Soraya Bedjora Alonto-Adiong (born Soraya Bedjora Malawani Alonto; January 7, 1944 – December 27, 2024) was a Filipino politician who served as Governor of Lanao del Sur from 2016 to 2019. She was the second woman to lead the predominantly Muslim province. Her termed was marred by the Siege of Marawi in 2017.

==Personal life==
Adiong belonged to the prominent Alonto clan of Lanao del Sur. She was the daughter of former senator Domocao Alonto and Momihna Malawani Alonto.

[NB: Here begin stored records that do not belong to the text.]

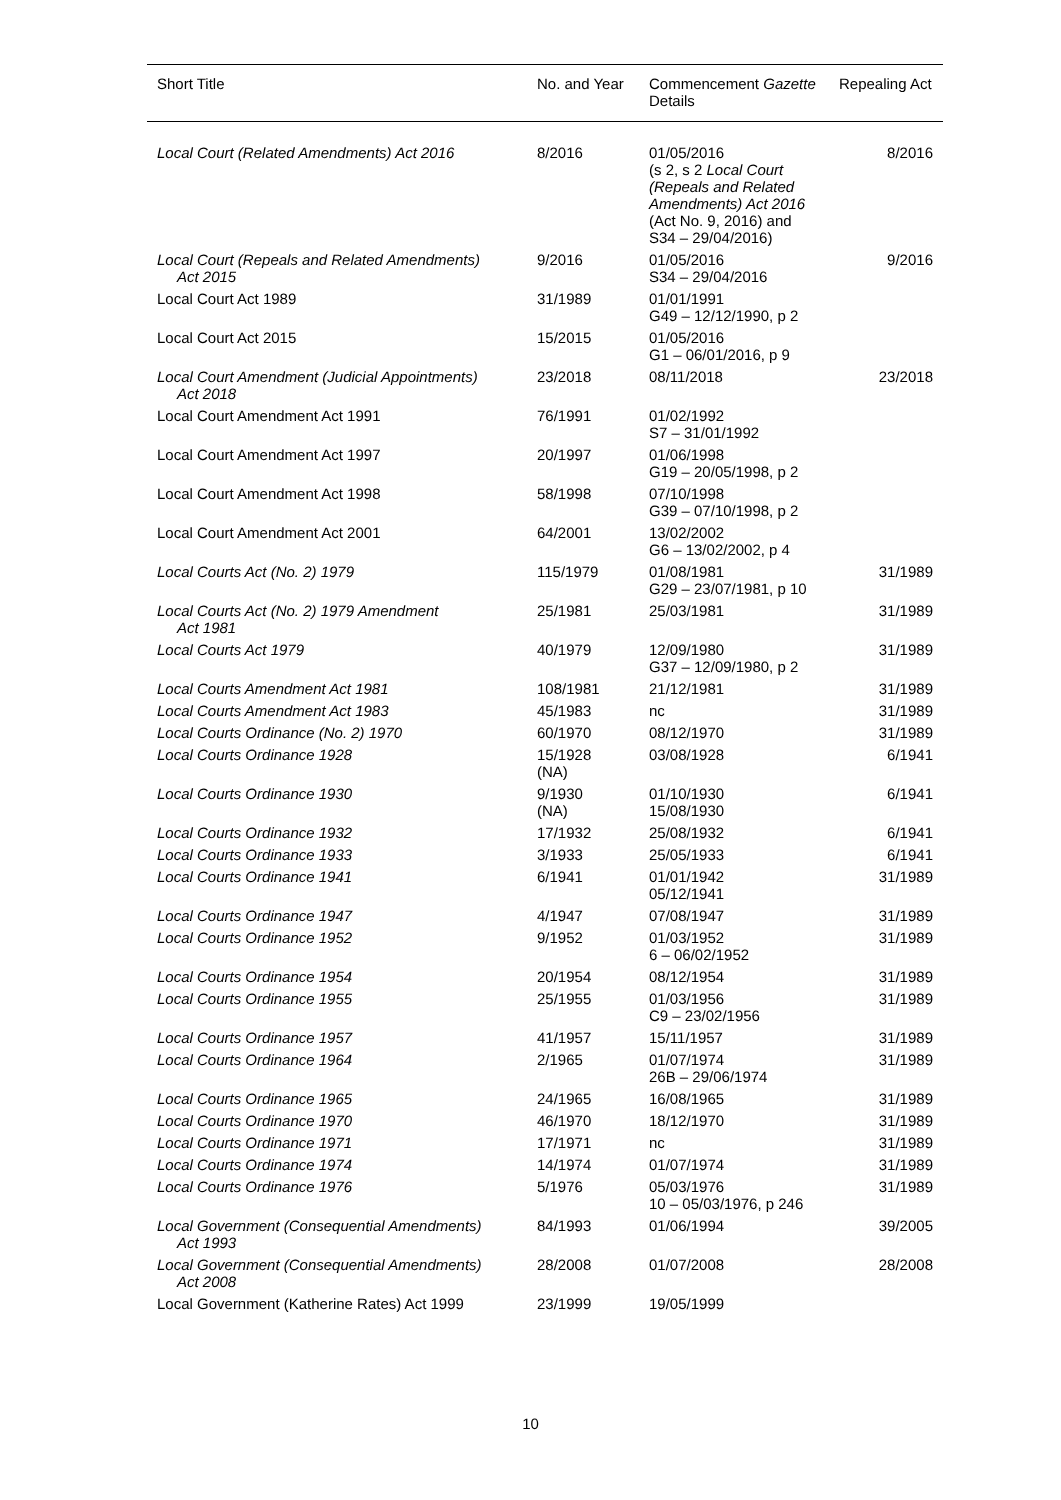| Short Title | No. and Year | Commencement Gazette Details | Repealing Act |
| --- | --- | --- | --- |
| Local Court (Related Amendments) Act 2016 | 8/2016 | 01/05/2016 (s 2, s 2 Local Court (Repeals and Related Amendments) Act 2016 (Act No. 9, 2016) and S34 – 29/04/2016) | 8/2016 |
| Local Court (Repeals and Related Amendments) Act 2015 | 9/2016 | 01/05/2016 S34 – 29/04/2016 | 9/2016 |
| Local Court Act 1989 | 31/1989 | 01/01/1991 G49 – 12/12/1990, p 2 | |
| Local Court Act 2015 | 15/2015 | 01/05/2016 G1 – 06/01/2016, p 9 | |
| Local Court Amendment (Judicial Appointments) Act 2018 | 23/2018 | 08/11/2018 | 23/2018 |
| Local Court Amendment Act 1991 | 76/1991 | 01/02/1992 S7 – 31/01/1992 | |
| Local Court Amendment Act 1997 | 20/1997 | 01/06/1998 G19 – 20/05/1998, p 2 | |
| Local Court Amendment Act 1998 | 58/1998 | 07/10/1998 G39 – 07/10/1998, p 2 | |
| Local Court Amendment Act 2001 | 64/2001 | 13/02/2002 G6 – 13/02/2002, p 4 | |
| Local Courts Act (No. 2) 1979 | 115/1979 | 01/08/1981 G29 – 23/07/1981, p 10 | 31/1989 |
| Local Courts Act (No. 2) 1979 Amendment Act 1981 | 25/1981 | 25/03/1981 | 31/1989 |
| Local Courts Act 1979 | 40/1979 | 12/09/1980 G37 – 12/09/1980, p 2 | 31/1989 |
| Local Courts Amendment Act 1981 | 108/1981 | 21/12/1981 | 31/1989 |
| Local Courts Amendment Act 1983 | 45/1983 | nc | 31/1989 |
| Local Courts Ordinance (No. 2) 1970 | 60/1970 | 08/12/1970 | 31/1989 |
| Local Courts Ordinance 1928 | 15/1928 (NA) | 03/08/1928 | 6/1941 |
| Local Courts Ordinance 1930 | 9/1930 (NA) | 01/10/1930 15/08/1930 | 6/1941 |
| Local Courts Ordinance 1932 | 17/1932 | 25/08/1932 | 6/1941 |
| Local Courts Ordinance 1933 | 3/1933 | 25/05/1933 | 6/1941 |
| Local Courts Ordinance 1941 | 6/1941 | 01/01/1942 05/12/1941 | 31/1989 |
| Local Courts Ordinance 1947 | 4/1947 | 07/08/1947 | 31/1989 |
| Local Courts Ordinance 1952 | 9/1952 | 01/03/1952 6 – 06/02/1952 | 31/1989 |
| Local Courts Ordinance 1954 | 20/1954 | 08/12/1954 | 31/1989 |
| Local Courts Ordinance 1955 | 25/1955 | 01/03/1956 C9 – 23/02/1956 | 31/1989 |
| Local Courts Ordinance 1957 | 41/1957 | 15/11/1957 | 31/1989 |
| Local Courts Ordinance 1964 | 2/1965 | 01/07/1974 26B – 29/06/1974 | 31/1989 |
| Local Courts Ordinance 1965 | 24/1965 | 16/08/1965 | 31/1989 |
| Local Courts Ordinance 1970 | 46/1970 | 18/12/1970 | 31/1989 |
| Local Courts Ordinance 1971 | 17/1971 | nc | 31/1989 |
| Local Courts Ordinance 1974 | 14/1974 | 01/07/1974 | 31/1989 |
| Local Courts Ordinance 1976 | 5/1976 | 05/03/1976 10 – 05/03/1976, p 246 | 31/1989 |
| Local Government (Consequential Amendments) Act 1993 | 84/1993 | 01/06/1994 | 39/2005 |
| Local Government (Consequential Amendments) Act 2008 | 28/2008 | 01/07/2008 | 28/2008 |
| Local Government (Katherine Rates) Act 1999 | 23/1999 | 19/05/1999 | |
10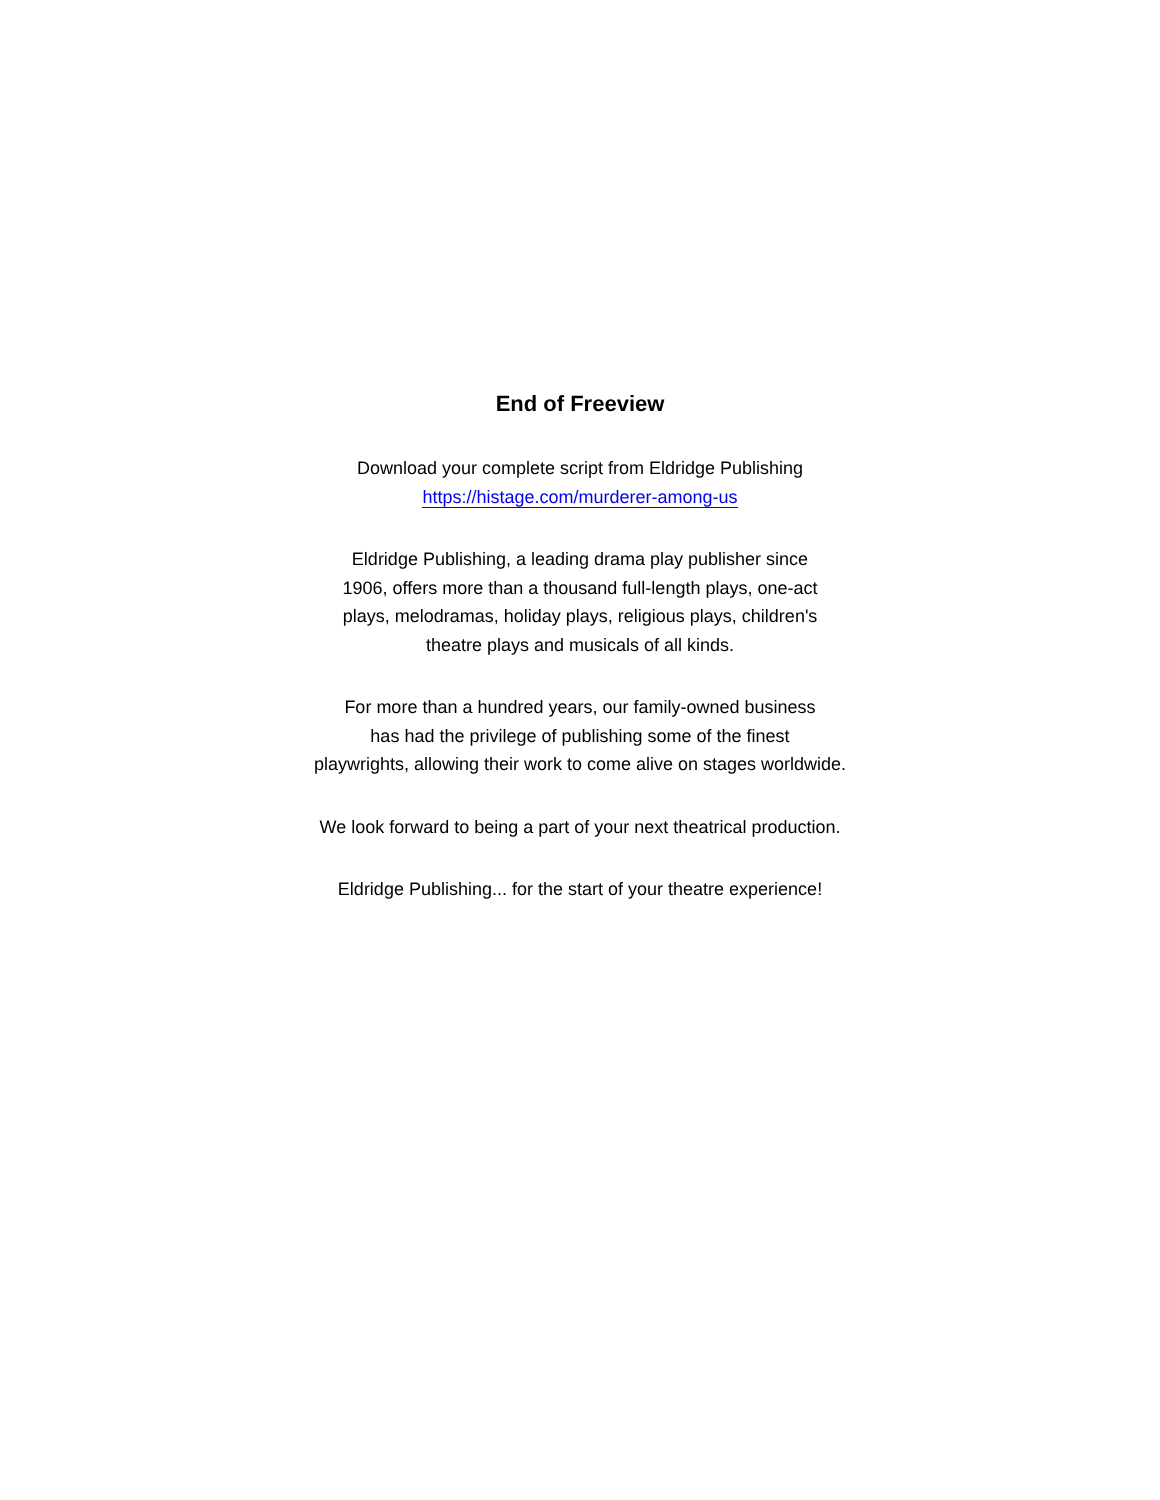End of Freeview
Download your complete script from Eldridge Publishing
https://histage.com/murderer-among-us
Eldridge Publishing, a leading drama play publisher since
1906, offers more than a thousand full-length plays, one-act
plays, melodramas, holiday plays, religious plays, children's
theatre plays and musicals of all kinds.
For more than a hundred years, our family-owned business
has had the privilege of publishing some of the finest
playwrights, allowing their work to come alive on stages worldwide.
We look forward to being a part of your next theatrical production.
Eldridge Publishing... for the start of your theatre experience!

Her grandfather, Alauya Porad Alonto, was a signatory to the 1935 Constitution. She was also the grandniece of Berua Alonto, the first mayor of Marawi, and the niece of Abdul Ghaffur Madki Alangadi Alonto, the first Muslim member of the Philippine cabinet who later became Lanao del Sur’s first governor.

Adiong was married to Mamintal Adiong Sr., who also became governor of Lanao del Sur. Their children include politicians Mamintal Adiong Jr., who also became governor of Lanao del Sur, and congressional representatives Zia Alonto Adiong and Ansaruddin Alonto Adiong.